[LEAPSECS] Time math libraries, UTC to TAI

Martin Burnicki martin.burnicki at burnicki.net
Wed Jan 4 06:06:39 EST 2017


Zefram wrote:
> Martin Burnicki wrote:
>> Of course it would be great if there was an API call which executes fast
>> to yield a high performance, and returns a timestamp plus an associated
>> status code consistently, in an atomic operation.
> 
> A read-only adjtimex() does return all of this information, at least on
> systems where struct timex includes the current time.  (Where it doesn't,
> there's no atomic way to get this information.)  Obviously it's more
> expensive than a mere clock_gettime(), but by how much?  One would think
> that just reading the state would be relatively cheap; nothing needs to
> be recomputed.

Agreed. However, I think the blocking mechanisms required to implement
this atomically may require lots of the execution time.

I have never tested how long the calls take to execute, and which
latencies can arise if you either of these functions in the middle of a
status update or so.

Also I'm not too familiar with the way clock_gettime() has been
implemented, but if I remember correctly it uses some tricks to make
access also from user space it really fast.

Today there are many users today which require a high number of request
per second to be serviced, with very high accuracy and resolution, so
that there are also hardware implementations of the NTP service.
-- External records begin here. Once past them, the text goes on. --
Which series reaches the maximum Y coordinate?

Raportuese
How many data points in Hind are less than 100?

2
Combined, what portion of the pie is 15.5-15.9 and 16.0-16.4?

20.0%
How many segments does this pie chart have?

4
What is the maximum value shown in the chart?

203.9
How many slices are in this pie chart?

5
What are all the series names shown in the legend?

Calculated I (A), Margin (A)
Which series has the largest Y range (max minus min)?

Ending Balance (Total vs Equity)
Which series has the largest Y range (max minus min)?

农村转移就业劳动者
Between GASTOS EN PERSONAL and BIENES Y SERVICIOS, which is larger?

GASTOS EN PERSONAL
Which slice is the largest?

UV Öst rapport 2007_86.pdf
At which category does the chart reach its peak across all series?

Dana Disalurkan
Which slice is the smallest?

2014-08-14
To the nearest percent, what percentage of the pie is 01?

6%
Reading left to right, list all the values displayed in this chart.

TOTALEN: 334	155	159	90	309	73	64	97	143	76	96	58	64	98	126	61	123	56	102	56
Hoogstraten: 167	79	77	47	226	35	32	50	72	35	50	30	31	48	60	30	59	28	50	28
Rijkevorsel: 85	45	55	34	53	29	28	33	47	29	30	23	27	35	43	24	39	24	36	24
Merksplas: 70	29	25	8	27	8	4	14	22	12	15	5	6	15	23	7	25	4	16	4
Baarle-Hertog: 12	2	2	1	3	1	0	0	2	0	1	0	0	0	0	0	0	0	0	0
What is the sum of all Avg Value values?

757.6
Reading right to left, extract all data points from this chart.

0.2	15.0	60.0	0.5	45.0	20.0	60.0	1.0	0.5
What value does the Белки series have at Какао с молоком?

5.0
Software implementations like ntpd also try to use SO_TIMESTAMP and
friends to eliminate the processing time in the network stack, etc. If
adjtimex() should be used by ntpd to get raw kernel time then either
SO_TIMESTAMP implementations also had to support this (eventually
alternatively, using a new SO_TIMESTAMP_XX code), or the SO_TIMESTAMP
feature could not be used to reduce latency, which resulted in increased
time error and jitter.

BTW, all of this not only applies to ntpd and friends, but also to PTP
daemon implementations.

> I think the "timestamp plus associated status code" call that should
> exist is actually clock_gettime(CLOCK_UTC).  Once that exists, I'm
> dubious about the utility of any proposed syscall that would just return
> a subset of struct timex.  The whole structure is quite useful for clock
> readers because it lets one construct an uncertainty bound, which is
> not available through any of the purpose-specific clock reading syscalls.

Agreed, by see my thoughts above regarding SO_TIMESTAMP.